Expression profiling of migrated and invaded breast cancer cells predicts early metastatic relapse and reveals Krüppel-like factor 9 as a potential suppressor of invasive growth in breast cancer
Ridha Limame1,8, Ken Op de Beeck1,2,8, Steven Van Laere3,4, Lieselot Croes1,2,5, Annemieke De Wilde5, Luc Dirix3, Guy Van Camp2, Marc Peeters1,6, Olivier De Wever7, Filip Lardon1, Patrick Pauwels1,5
1 Center for Oncological Research (CORE), University of Antwerp, Universiteitsplein 1, B-2610 Antwerp, Belgium
2 Department of Medical Genetics, University of Antwerp and Antwerp University Hospital, Universiteitsplein 1, B-2610 Antwerp, Belgium
3 Translational Cancer Research Unit (TCRU), GZA Hospitals Sint-Augustinus, Oosterveldlaan 24, B-2610 Wilrijk (Antwerp), Belgium
4 Department of Oncology, KU Leuven, Herestraat 49, B-3000 Leuven, Belgium
5 Laboratory of Pathology, Antwerp University Hospital, Wilrijkstraat 10, B-2650 Edegem (Antwerp), Belgium
6 Department of Oncology, Antwerp University Hospital, Wilrijkstraat 10, B-2650 Edegem (Antwerp), Belgium
7 Laboratory of Experimental Cancer Research, Department of Radiotherapy and Experimental Cancer Research, Ghent University Hospital, De Pintelaan 185, B-9000 Ghent, Belgium
8 These authors equally contributed to this work.
Ridha Limame, email:
Keywords: breast cancer, invasion, migration, KLF9, gene expression
Received: November 28, 2013 Accepted: January 16, 2014 Published: January 18, 2014
Cell motility and invasion initiate metastasis.
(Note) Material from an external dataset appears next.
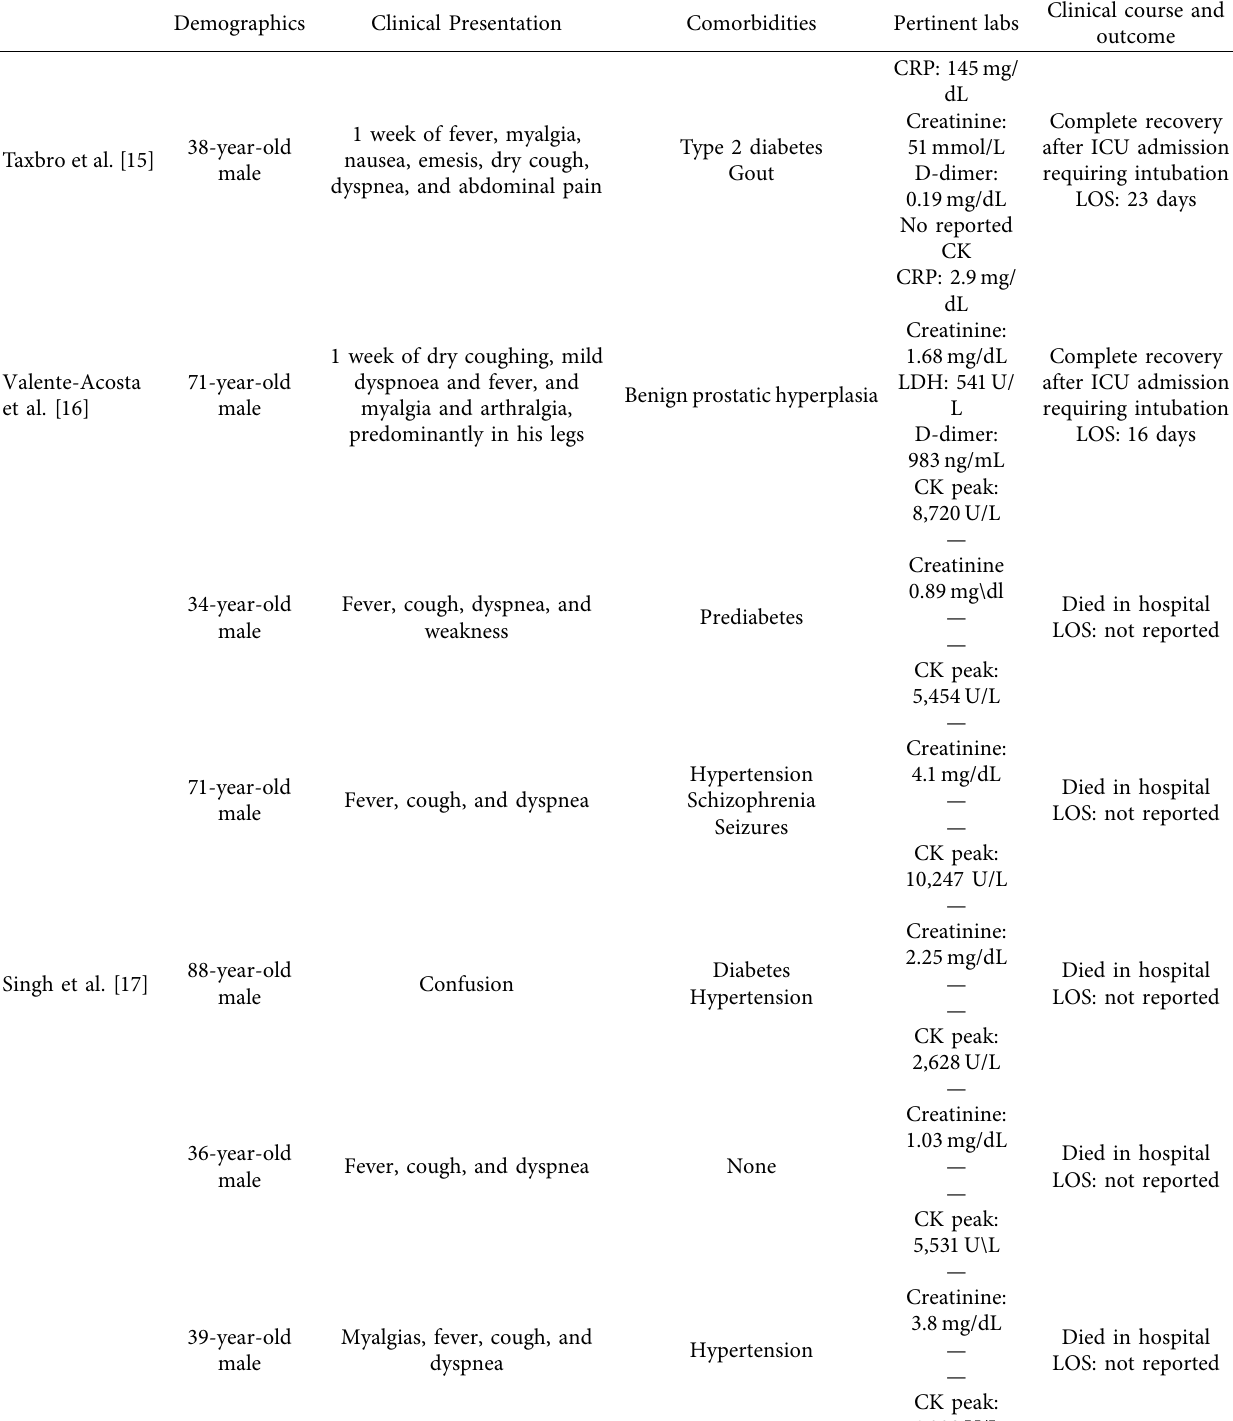
Table 1: Summary of the reported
However, only a subpopulation of cancer cells within a tumor will ultimately become invasive. Due to this stochastic and transient nature, in an experimental setting, migrating and invading cells need to be isolated from the general population in order to study the gene expression profiles linked to these processes. This report describes microarray analysis on RNA derived from migrated or invaded subpopulations of triple negative breast cancer cells in a Transwell set-up, at two different time points during motility and invasion, pre-determined as “early” and “late” in real-time kinetic assessments. Invasion- and migration-related gene expression signatures were generated through comparison with non-invasive cells, remaining at the upper side of the Transwell membranes. Late-phase signatures of both invasion and migration indicated poor prognosis in a series of breast cancer data sets. Furthermore, evaluation of the genes constituting the prognostic invasion-related gene signature revealed Krüppel-like factor 9 (KLF9) as a putative suppressor of invasive growth in breast cancer. Next to loss in invasive vs non-invasive cell lines, KLF9 also showed significantly lower expression levels in the “early” invasive cell population, in several public expression data sets and in clinical breast cancer samples when compared to normal tissue. Overexpression of EGFP-KLF9 fusion protein significantly altered morphology and blocked invasion and growth of MDA-MB-231 cells in vitro. In addition, KLF9 expression correlated inversely with mitotic activity in clinical samples, indicating anti-proliferative effects.